In run-of-the-mill cases, both prosecutors and defense teams often weed out fellow lawyers from the jury pool — or even prospective jurors with lawyers in their families. A common worry is that people with legal expertise will do their own legal analysis, rather than following the judge’s instructions.

One of the lawyers on Trump’s jury, the civil litigator, signaled during jury selection that he was well aware of that concern.

“I’m a litigator,” he said, “so I take the law seriously, and I take judges’ instructions very seriously.”

Apparently that was good enough for Trump’s team and Manhattan prosecutors. On Tuesday, both sides used several of their “peremptory strikes” — which allow them to exclude some prospective jurors without providing a reason — but did not strike either the civil litigator or the corporate lawyer.

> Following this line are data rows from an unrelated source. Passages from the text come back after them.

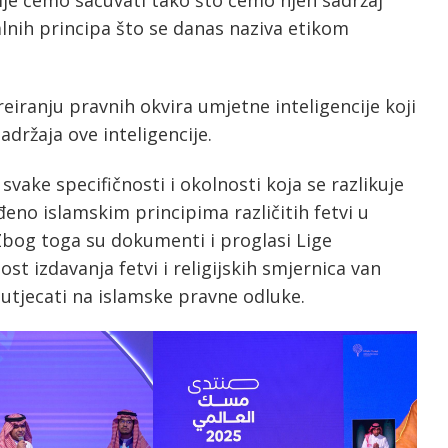
cije ćemo sačuvati tako što ćemo njen sadržaj
lnih principa što se danas naziva etikom
iranju pravnih okvira umjetne inteligencije koji
držaja ove inteligencije.
svake specifičnosti i okolnosti koja se razlikuje
đeno islamskim principima različitih fetvi u
Zbog toga su dokumenti i proglasi Lige
t izdavanja fetvi i religijskih smjernica van
utjecati na islamske pravne odluke.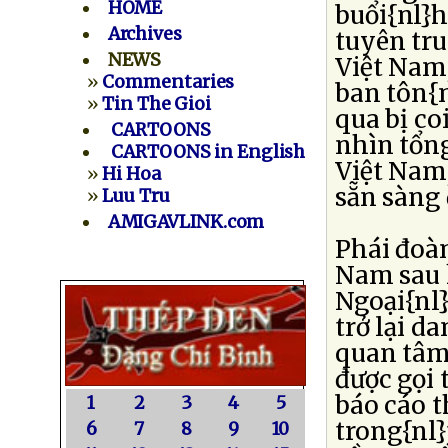
HOME
buổi{nl}h
Archives
tuyên tru
NEWS
Việt Nam
»
Commentaries
ban tôn{n
»
Tin The Gioi
qua bị co
CARTOONS
nhìn tổn
CARTOONS in English
Việt Nam
»
Hi Hoa
sẵn sàng 
»
Luu Tru
AMIGAVLINK.com
Phái đoàn
Nam sau k
Ngoại{nl
trở lại d
quan tâm 
được gọi 
báo cáo 
1
2
3
4
5
trong{nl}
6
7
8
9
10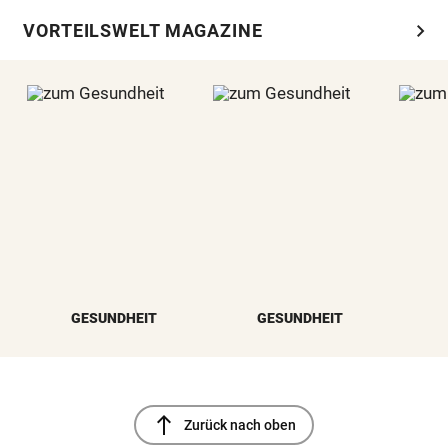
chevron_right
VORTEILSWELT MAGAZINE
GESUNDHEIT
GESUNDHEIT
north
Zurück nach oben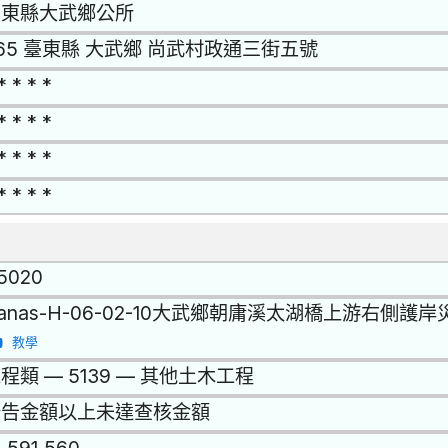
台東縣大武鄉公所
65 臺東縣 大武鄉 尚武村政通三街五號
* * * *
* * * *
* * * *
* * * *
15020
anas-H-06-02-10大武鄉朝庸溪太湖橋上游右側護
教學
程類 — 5139 — 其他土木工程
公告金額以上未達查核金額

Though lawyers on juries are held to the same standards as anyone else — a vow to consider only the evidence they see in the courtroom, and to follow the instructions given by the judge — their presence on other criminal juries has caused headaches. That’s because their fellow jurors often view them as experts on the proceedings and follow their lead.

“I typically don’t leave lawyers on a panel unless I’m one thousand percent confident that they would lean toward my client, because they will have such a strong leadership position in a jury,” Dunkum said.

For example, a juror who sat on the trial of several members of the far-right Oath Keepers organization who stormed the Capitol on Jan. 6, 2021, revealed that a lawyer on the panel helped lead deliberations and even summarized the judge’s complicated instructions at the end of the case. Defense lawyers for several of those convicted groused about the dynamic but had little recourse after the verdict.

Lawyers — or aspiring ones — can also plant landmines by misinstructing their fellow jurors.

In one widely publicized episode from the 1980s, a juror about to enter law school helped persuade colleagues on a Washington federal court jury to return a $2 million defamation verdict against The Washington Post over an article suggesting nepotism by the then-president of Mobil Oil, William Tavoulareas.

After the verdict, the American Lawyer magazine reported that the foreperson of the jury had managed to convince several fellow jurors that the Post had a legal duty to prove its story true, even though the judge had instructed the jurors that the legal burden was actually on Tavoulareas to prove the story false.

The judge later overturned the verdict, and a federal appeals court eventually upheld that decision, effectively ending the case.

Josh Gerstein and Kyle Cheney contributed to this report.